Sağlık çalışanlarının ağır bir sorumlulukla görev yaptığını belirten Özmen, en büyük yükü hastalardan değil, kurum içindeki baskıdan gördüklerini ifade etti. “Unutulmamalıdır ki beyaz önlüğün altında birer insan vardır; bir ailesi, bir hayatı ve omuzlarında ağır sorumluluklar vardır” dedi.
Mobbingin bir şiddet türü olduğunu vurgulayan Özmen, keyfi görevlendirmeler, adaletsiz nöbet çizelgeleri, küçük düşürücü tavırlar, emeğin yok sayılması, dışlama ve yalnızlaştırma gibi uygulamaların sağlık çalışanlarını yıprattığını söyledi.

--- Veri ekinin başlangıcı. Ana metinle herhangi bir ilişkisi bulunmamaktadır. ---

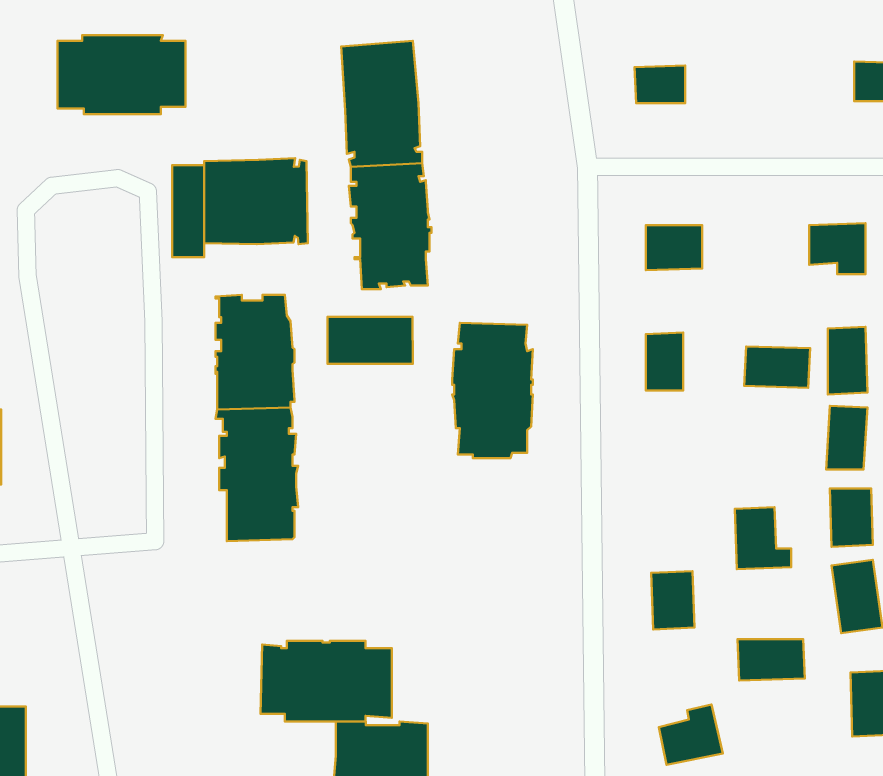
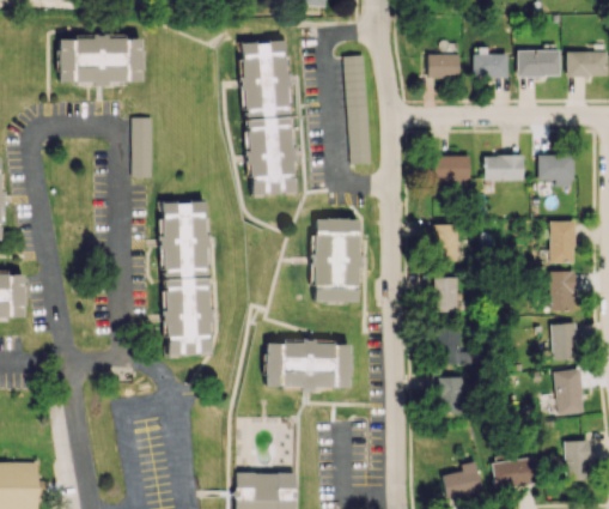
building: none -> [518,50,561,77]
building: none -> [473,54,508,78]
building: none -> [345,55,372,164]
building: [204,158,308,244] -> none
building: [328,317,413,364] -> none
building: [744,346,810,388] -> [483,154,525,181]
building: none -> [436,277,458,311]
building: [735,507,791,569] -> [436,326,471,365]
building: [737,639,805,680] -> [493,460,536,486]
building: [260,641,392,722] -> [267,339,351,390]

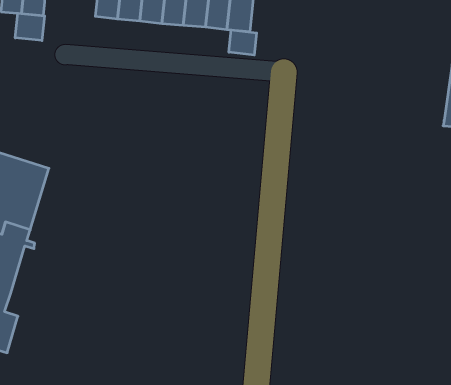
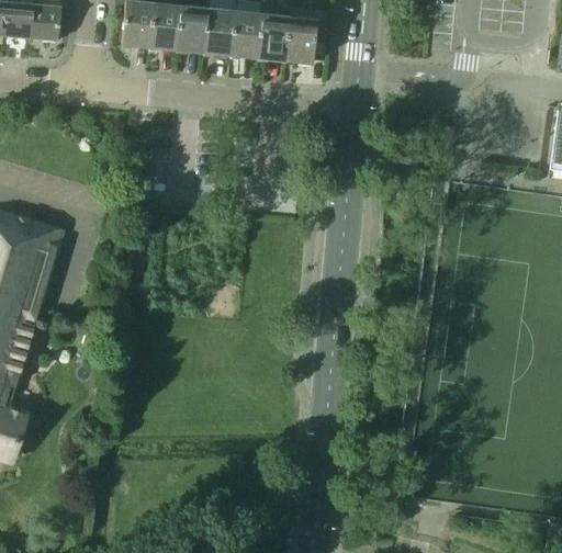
building: [15,13,45,41] -> none
building: [229,30,257,55] -> none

“Sendika Emeğin Yanında Durmak İçindir”
Öznur Özmen, en tehlikeli baskı biçimlerinden birinin sendikal mobbing olduğunu belirterek bazı sendikaların üyelik baskısı yaptığını, çalışanları tehdit ederek yönlendirdiğini ve hak savunmak yerine baskıcı uygulamalara ortak olduğunu dile getirdi. “Sendika emeğin yanında durmak içindir, baskı kurmak için değil. Sendika çalışanı koruyan bir kalkan olmalıdır, onu sindiren bir araç değil” ifadelerini kullandı.
Bazı sendikaların koltuklarını korumak için yöneticilerle iş birliği yaptığını savunan Özmen, bunun vicdansızlık ve ihanet olduğunu söyledi. “Hastaneler birilerinin menfaat alanı, sendikalar güç oyunları için kurulmuş yapılar değildir” diyerek sendikal baskıya tepki gösterdi.
“Baskı oluşturanların değil, baskıya uğrayanların yanındayız”
Genç Sağlık Sendikası olarak her türlü mobbinge karşı duracaklarını vurgulayan Özmen, yöneticiden gelen baskıya, çıkar ilişkilerine, sendikal mobbinge ve çalışanı sindirme girişimlerine karşı mücadele edeceklerini belirtti. “Biz koltuk değil adalet, çıkar değil vicdan derdindeyiz. Baskı oluşturanların değil, baskıya uğrayanların yanındayız” dedi.
Açıklamasında sağlık çalışanlarının onurunun ülkenin vicdanı olduğunu belirten Özmen, mücadelelerinin süreceğini kaydederek, “Sağlık çalışanı yalnız değildir. Bu karanlığı dayanışma, adalet ve hak mücadelesi aydınlatacaktır” ifadelerine yer verdi.